On m'a rapidement transféré dans une autre prison, le Stateville Correctional Center – situé à Crest Hill, dans l'Illinois. J'y réside depuis 2012. Sur place, il n'y a aucun canard, aucun lapin, aucun écureuil. Aucune tortue n'est en vue. Aucune grenouille ne grimpe sur les murs. Seuls un renard et des marmottes me tiennent compagnie.

Je nourris les marmottes quotidiennement. Elles sont devenues incroyablement grosses au fil du temps. Elles connaissent le fonctionnement et les horaires de la prison. Elles ne me prêtent aucune attention lorsque je vais à la cantine. Ce n'est que lorsque je repars qu'elles s'alignent et demandent l'aumône.
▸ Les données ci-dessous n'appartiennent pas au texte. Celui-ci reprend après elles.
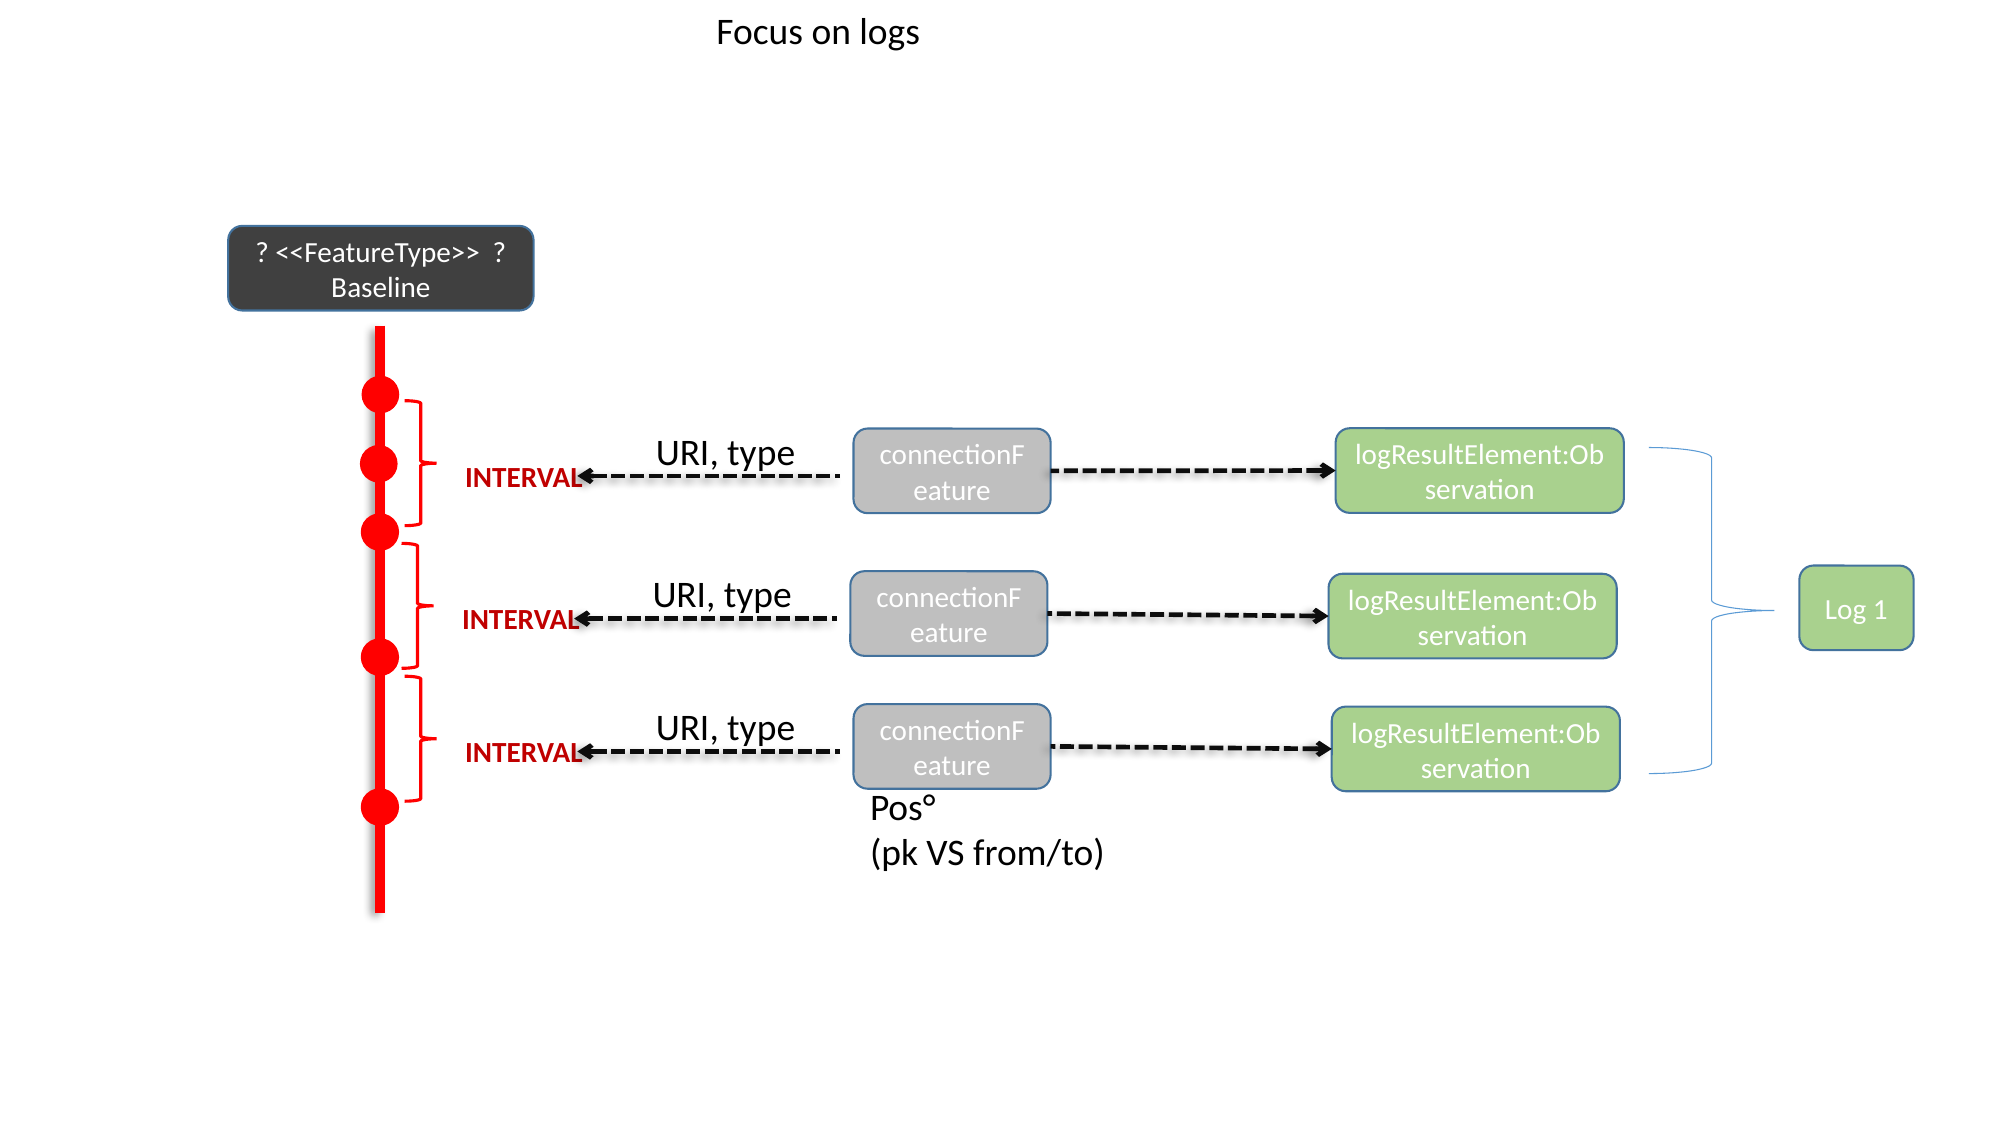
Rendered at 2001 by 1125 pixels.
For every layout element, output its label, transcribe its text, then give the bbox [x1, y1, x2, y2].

text_box INTERVAL [450, 450, 598, 501]
text_box URI, type [640, 477, 811, 481]
text_box [1648, 446, 1775, 775]
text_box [1047, 613, 1329, 617]
text_box URI, type [637, 563, 807, 618]
text_box URI, type [637, 619, 807, 623]
text_box URI, type [640, 695, 811, 751]
text_box [401, 542, 434, 669]
text_box connectionFeature [849, 570, 1049, 657]
text_box INTERVAL [447, 593, 595, 643]
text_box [360, 375, 400, 826]
text_box URI, type [640, 420, 811, 475]
text_box logResultElement:Observation [1330, 705, 1621, 793]
text_box ? <<FeatureType>> ? Baseline [227, 224, 535, 312]
text_box Focus on logs [701, 0, 936, 60]
text_box logResultElement:Observation [1327, 572, 1618, 660]
text_box connectionFeature [852, 427, 1052, 515]
text_box [404, 675, 437, 802]
text_box URI, type [640, 752, 811, 756]
text_box Pos° (pk VS from/to) [855, 775, 1120, 926]
text_box Log 1 [1798, 564, 1915, 652]
text_box connectionFeature [852, 703, 1052, 790]
text_box [404, 400, 437, 527]
text_box logResultElement:Observation [1334, 427, 1625, 514]
text_box INTERVAL [450, 726, 598, 776]
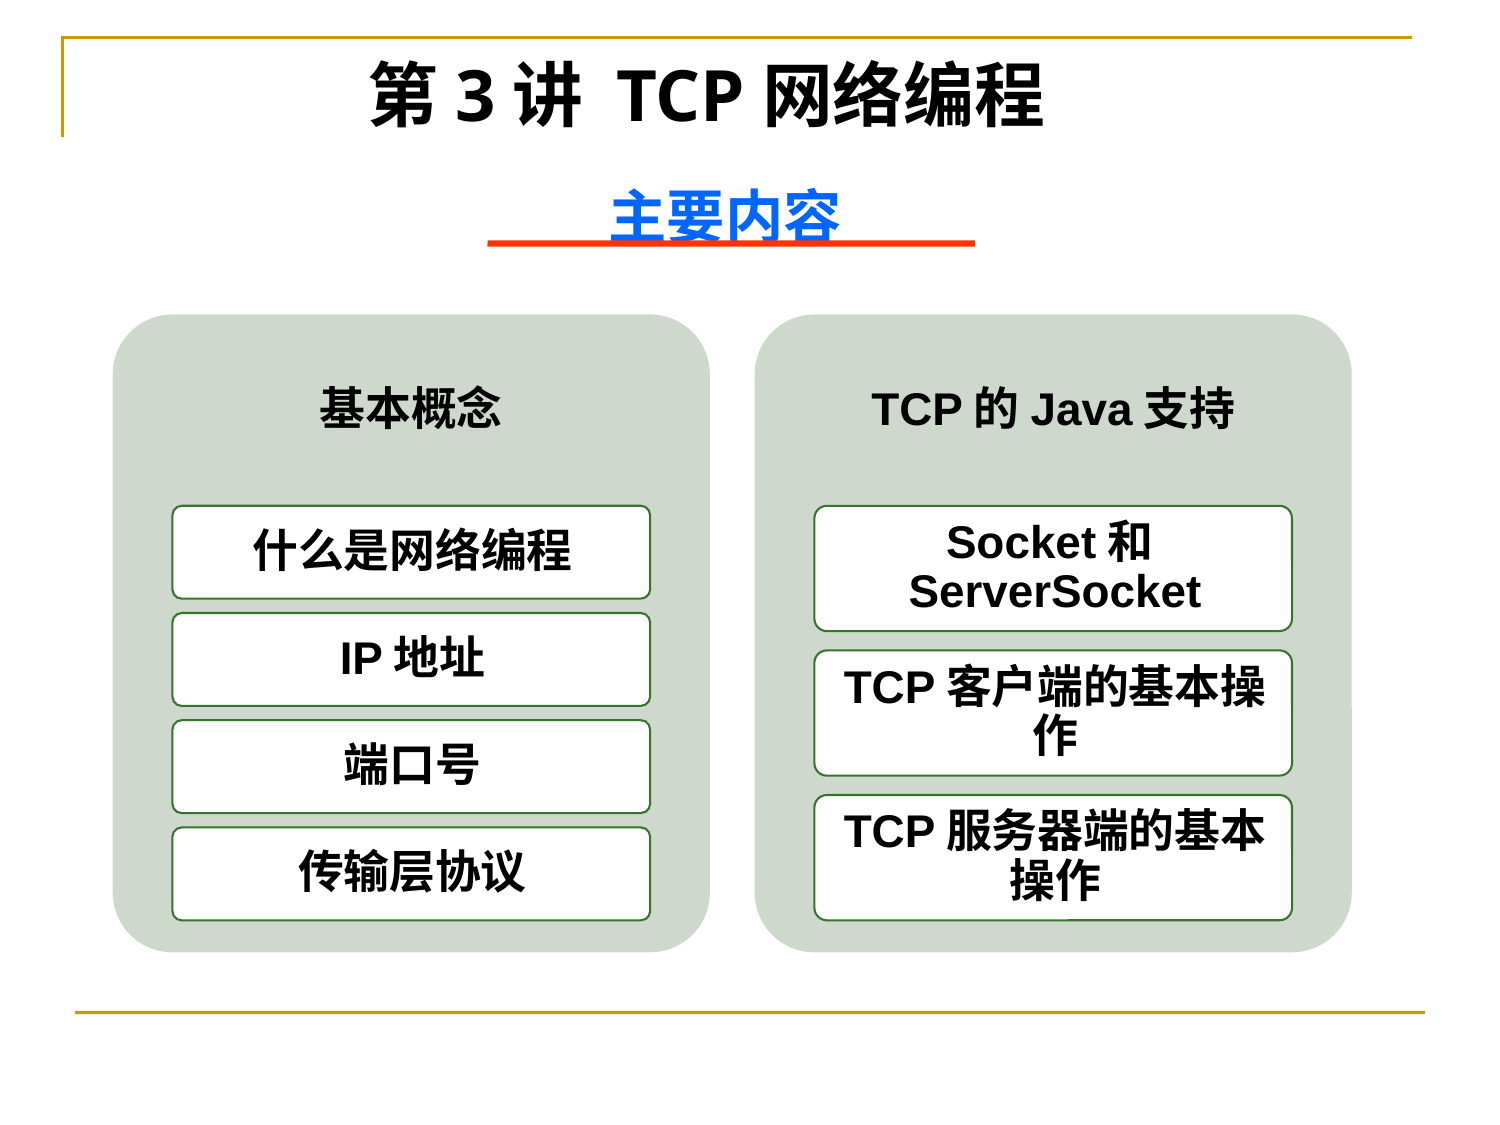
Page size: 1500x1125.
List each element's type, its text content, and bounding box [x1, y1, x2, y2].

list 主要内容 [50, 137, 1400, 963]
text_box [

J'apprécie de nouveau ces moments, quand je me retrouve en présence d'êtres vivants qui ne sont pas effrayés par ma présence. Eux aussi sont capables de jugement. Ils savent si un homme va leur faire du mal ou non.

Joseph Dole, 40 ans, purge une peine à perpétuité sans possibilité de libération conditionnelle. Il a été reconnu coupable de meurtre et de kidnapping lors de son procès. Joseph Dole continue de clamer son innocence.